X_test = test_df.drop(columns=['price'])
y_test = test_df['price']

**Question 3.1** <br> {points: 1}  

Since we have seen this dataset already, we know there are only numeric features and no missing values so we can skip quite a few steps here. 

Make a single pipeline using `make_pipeline` named `reg_pipe` that first uses `StandardScaler()`.


In [None]:
reg_pipe = None

# your code here
raise NotImplementedError # No Answer - remove if you provide an answer

In [None]:
t.test_3_1(reg_pipe)

**Question 3.2** <br> {points: 1}  

Given the MAPE function we have given below, create a scorer function that we can pass into cross-validation. (look [here](https://scikit-learn.org/stable/modules/generated/sklearn.metrics.make_scorer.html?highlight=make_scorer#sklearn.metrics.make_scorer) for help). 

Save it in an object named `mape_scorer`. Remember that MAPE is an error measure so we must use `greater_is_better=False` as an argument. 


In [None]:
def mape(true, pred):
    return 100.0 * np.mean(np.abs((pred - true) / true))


# your code here
raise NotImplementedError # No Answer - remove if you provide an answer

In [None]:
t.test_3_2(mape_scorer)

**Question 3.3** <br> {points: 1}  

Make a dictionary named `scoring_dict` consisting the following metrics: 

- `neg_mean_squared_error`
- `neg_root_mean_square_error`
- `neg_mean_absolute_error`
- `r2`
- `mape_scorer`

The key-value pairs in this dictionary should be identical. (Aka the item to the left of the colon is the same as the right side of the colon - we have started it for you just in case.)

Remember that `mape_scorer` is a variable and should **NOT** be called as a string. (Although we need to name it as a string value for the dictionary's key; See slide 6 of exercise 21 for help.)

In [None]:
scoring_dict = {"neg_mean_squared_error": "neg_mean_squared_error",
               }

# your code here
raise NotImplementedError # No Answer - remove if you provide an answer


In [None]:
t.test_3_3(scoring_dict)

**Question 3.4** <br> {points: 1}  

Carry out cross-validation on `reg_pipe` and the training set using the `cross_validate` function.

Make sure to set `return_train_score=True` and assign our `scoring_dict` to the `scoring` argument.


Save the results of the cross-validation in a dataframe named `regression_scores`.

In [None]:
regression_scores = None

# your code here
raise NotImplementedError # No Answer - remove if you provide an answer

In [None]:
t.test_3_4(regression_scores)

**Question 3.5** <br> {points: 1} 

What is the mean of each column in `regression_scores`?


Save your result in an object named `regression_mean`. 

In [None]:
regression_mean = None 

# your code here
raise NotImplementedError # No Answer - remove if you provide an answer

In [None]:
t.test_3_5(regression_mean)

**Question 3.6** <br> {points: 2} 

What is the model's mean validation MAPE score? 

Save your answer to 2 decimal places in an object named `mean_reg_mape`. 

In [None]:
mean_reg_mape = None

# your code here
raise NotImplementedError # No Answer - remove if you provide an answer

In [None]:
# check that the variable exists
assert 'mean_reg_mape' in globals(
), "Please make sure that your solution is named 'mean_reg_mape'"

# This test has been intentionally hidden.

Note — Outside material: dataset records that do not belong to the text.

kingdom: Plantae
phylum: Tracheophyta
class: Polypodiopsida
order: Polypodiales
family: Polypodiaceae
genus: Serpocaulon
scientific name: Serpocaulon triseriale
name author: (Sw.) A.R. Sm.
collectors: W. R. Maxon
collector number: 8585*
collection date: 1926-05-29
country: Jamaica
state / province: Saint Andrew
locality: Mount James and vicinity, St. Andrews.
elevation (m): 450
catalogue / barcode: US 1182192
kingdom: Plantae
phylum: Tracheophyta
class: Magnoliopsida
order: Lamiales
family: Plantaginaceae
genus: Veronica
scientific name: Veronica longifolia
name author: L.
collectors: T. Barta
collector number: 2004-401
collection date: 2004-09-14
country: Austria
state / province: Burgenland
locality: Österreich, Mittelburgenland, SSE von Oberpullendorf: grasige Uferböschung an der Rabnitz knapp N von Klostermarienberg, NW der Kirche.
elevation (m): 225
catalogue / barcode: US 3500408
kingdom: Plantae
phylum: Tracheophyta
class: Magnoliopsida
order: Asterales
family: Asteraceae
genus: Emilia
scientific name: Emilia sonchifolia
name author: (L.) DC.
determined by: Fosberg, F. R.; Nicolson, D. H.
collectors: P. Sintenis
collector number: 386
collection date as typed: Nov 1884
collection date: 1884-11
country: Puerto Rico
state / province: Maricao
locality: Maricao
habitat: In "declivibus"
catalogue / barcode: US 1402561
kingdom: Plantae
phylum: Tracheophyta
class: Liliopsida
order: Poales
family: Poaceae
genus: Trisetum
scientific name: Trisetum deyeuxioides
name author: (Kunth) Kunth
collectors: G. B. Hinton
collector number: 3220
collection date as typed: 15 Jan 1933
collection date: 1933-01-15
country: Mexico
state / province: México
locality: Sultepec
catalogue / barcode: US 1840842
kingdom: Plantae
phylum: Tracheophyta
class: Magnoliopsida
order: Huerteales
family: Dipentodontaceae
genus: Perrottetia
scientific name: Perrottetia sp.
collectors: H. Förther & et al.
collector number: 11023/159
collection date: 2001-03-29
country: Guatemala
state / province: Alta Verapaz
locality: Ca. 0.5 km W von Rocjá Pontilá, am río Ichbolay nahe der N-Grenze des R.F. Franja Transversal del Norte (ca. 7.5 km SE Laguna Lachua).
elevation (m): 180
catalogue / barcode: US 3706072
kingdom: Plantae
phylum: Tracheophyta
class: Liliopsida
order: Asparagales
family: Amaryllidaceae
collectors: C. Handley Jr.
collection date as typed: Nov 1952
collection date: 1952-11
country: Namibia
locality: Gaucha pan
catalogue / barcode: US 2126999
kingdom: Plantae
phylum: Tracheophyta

It will be up to you to decide if your solution
# is sufficiently good.

## Attributions
- The Bank Customer Churn DataSet - [Kaggle](https://www.kaggle.com/shubh0799/churn-modelling)

- Real Estate Dataset - [The UCI Machine Learning Repository](https://archive.ics.uci.edu/ml/datasets/Real+estate+valuation+data+set)

*Yeh, I. C., & Hsu, T. K. (2018). Building real estate valuation models with comparative approach through case-based reasoning. Applied Soft Computing, 65, 260-271.*


- MDS DSCI 573 - Feature & Model Selection  - [MDS's GitHub website](https://github.com/UBC-MDS/DSCI_573_feat-model-select) 


## Before Submitting 

Before submitting your assignment please do the following:

- Read through your solutions
- **Restart your kernel and clear output and rerun your cells from top to bottom** 
- Makes sure that none of your code is broken 
- Verify that the tests from the questions you answered have obtained the output "Success"

This is a simple way to make sure that you are submitting all the variables needed to mark the assignment. This method should help avoid losing marks due to changes in your environment.